To develop items for a new measure that effectively and sensitively captures health perceptions across the domains outlined in our conceptual model, we took a multistep, patient-centered approach that relied on reviewing content from existing, theoretically-grounded measures and engaging relevant stakeholders—including content experts and people with relevant lived experiences—to provide feedback throughout the process. Herein, we present this process and results of the development of the initial item set for the Multidimensional Health Perceptions Questionnaire (MHPQ).

Methods

Development of the MHPQ β

We developed the initial item set of the MHPQ in English and Spanish through an iterative process of literature review, end-user and expert feedback, and revision. We used patient-centered techniques (e.g., cognitive interviews) that our team has previously employed, ensuring relevance, cultural and conceptual equivalence, and accessibility for low literacy users [27]. This process included the following steps: (1) An initial item set was written to cover all components of our conceptual model; (2) An expert panel evaluated the relevance of these items to the conceptual model to establish the content validity of the MHPQ; (3) Items were translated to Spanish and underwent a rigorous language validation process to ensure conceptual and cultural equivalence; (4) We solicited direct feedback about specific items and health perceptions more broadly from primary English- and Spanish-speakers through cognitive interviews, presenting their qualitative perspectives to ensure we developed a person-centered and culturally sensitive measure; (5) We revised the item set in English and Spanish in response to steps 2–4. All participants in cognitive interviews provided verbal informed consent, per approval from the [REDACTED] Institutional Review Board.

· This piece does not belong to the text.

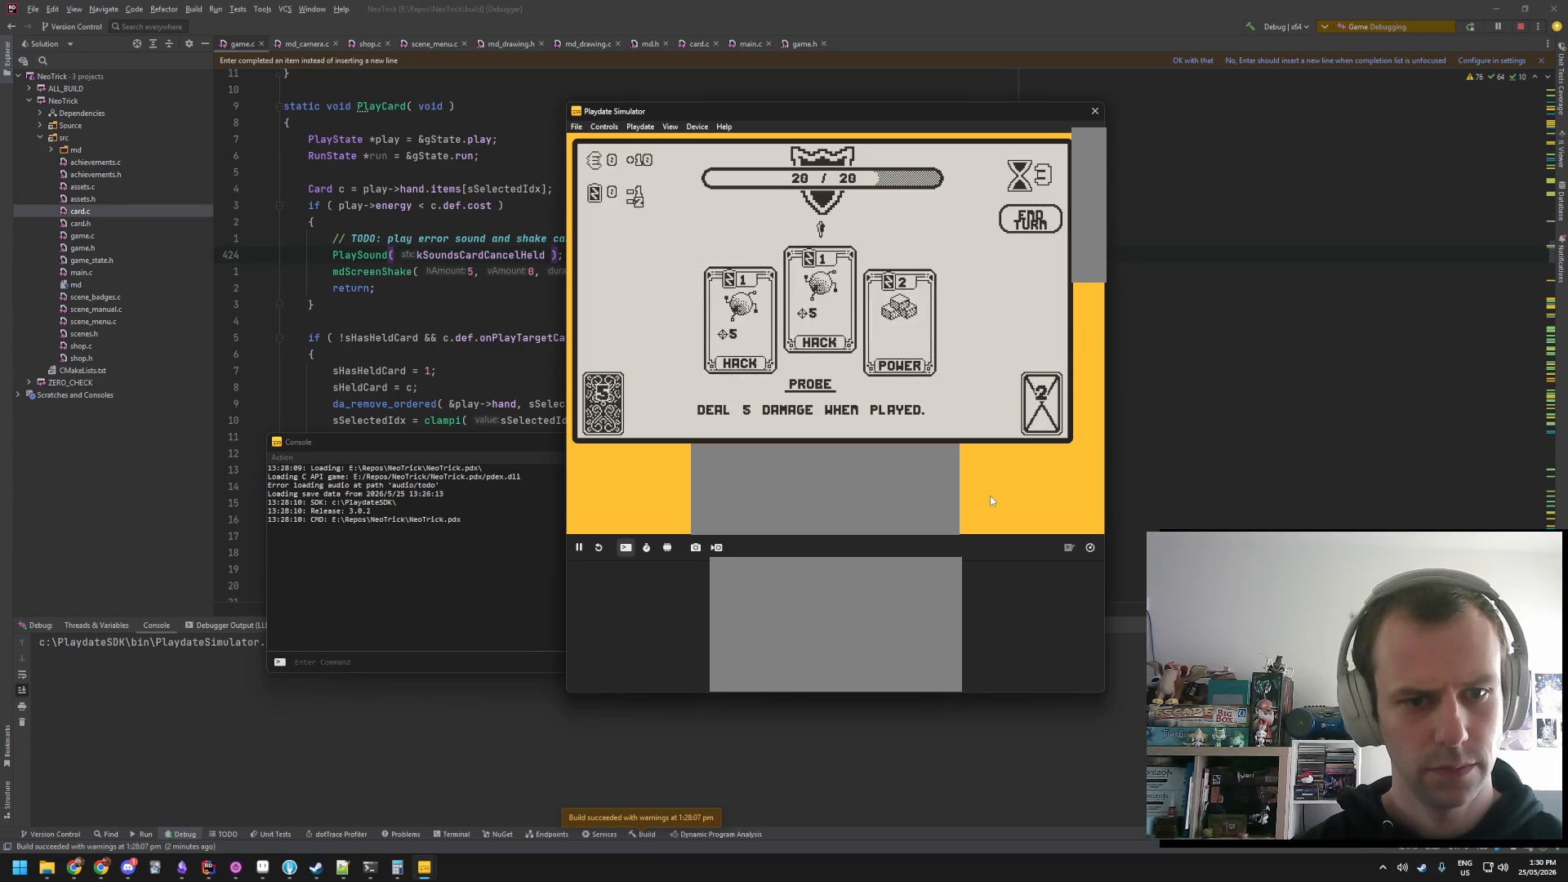
{"buttons": [], "events": [[100, "A", "down"], [283, "A", "up"]]}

Step 1: Creating initial item set

Initial proposed items for the MHPQ were generated by coauthors based on our conceptual model (see Fig. 1) and content review of other validated assessments, including the Health Belief Model [10], Everyday Discrimination Scale [28,29,30], Multidimensional Health Locus of Control Scales [31, 32], Irrational Health Belief Scale[33], All Aspects of Health Literacy Scale [34], God Health Locus of Control Scale [35], and Working Alliance Inventory [36]. We wrote items following these guidelines: (1) short sentences communicating a single concept; (2) language no higher than an 8th grade reading level; and (3) no double-barreled questions. In several cases, we wrote the same item two or three different ways, then determined which was better (in both English and Spanish) from end-users during cognitive interviews.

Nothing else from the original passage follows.